Shadi Henrico, the canine coordinator at the EWT, explained that both Ike and Reaper are scent detection dogs who normally work at OR Tambo International Airport.
“They are trained on rhino horn, arms, ammunition, ivory, pangolin and lion bone — so that’s what they are trained to sniff out or to detect,” Henrico said.
The three dogs have been trained to detect four succulent species, including Conophytum, she said.
In September, the team worked with the dogs on roadblocks, bus searches and vehicle searches in the Western Cape.
“We work with the police, CapeNature and the traffic cops so with the roadblocks they will pull off a vehicle and do their normal jobs with licences,” Henrico said.
“Then we will ask for permission and just do a routine search. We just walk with the dog once or twice around the vehicle and then — it’s not a fixed number — but every fourth or fifth or seventh vehicle, we’ll take a piece of Conophytum plant that we took with us and we will plant it in the vehicle for the dog to find something.”

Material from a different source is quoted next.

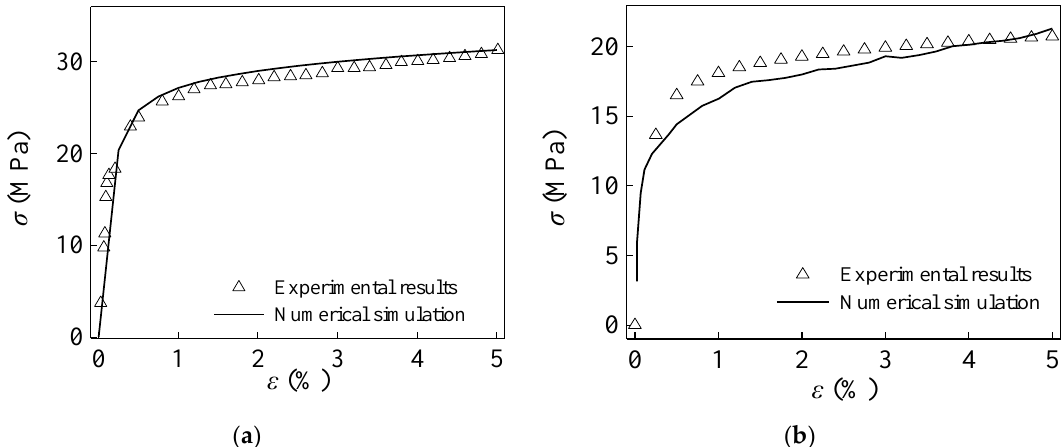
Figure 6. Comparison of the numerical results and experimental data of the 63Sn–37Pb solder: ( a ) operating temperature of 313 K and ( b ) operating temperature of 353 K. ( a ) operating temperature of 313 K and ( b ) operating temperature of 353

She said it’s important to keep the canines motivated. “The dogs lose motivation if they just search and search and there’s nothing to be found. We need to keep them positive and happy to get their ‘ball’, to get their reward.
“The dog finds a little plant, and then gets a ‘good boy’ or ‘good girl’, gets a toy and that keeps the dog motivated.”
On one of the bus searches, they cleared the bus and decided to put a little Conophytum plant underneath a bag of biltong. “Reaper found that plant, she didn’t eat the biltong. That was quite impressive.”
Henrico sees scent detection dogs as a valuable tool in the fight against plant poaching. “If I were to be a smuggler or a poacher … and I drive towards a roadblock with, say, Conophytum in my boot and I see a dog, my first thought will be, ‘Ag, it’s a drug dog’ because that’s what you know.
“I would never think that this dog would sniff out the plants I took from the field. Obviously the moment we put dogs in, the word will travel that these dogs can smell plants,” she said.
“We will make it just more and more difficult for them so it’s not easy to smuggle them.”
Henrico describes how they have hidden scent tubes, infused with odours of plants, for example, on the trailers of taxis or stashed them between pieces of luggage.
“And the dogs find it. They sit on that [tube]. Their noses are incredible. They always say dogs can smell one drop of blood out of a large swimming pool, so that’s how delicate and how good their noses are.”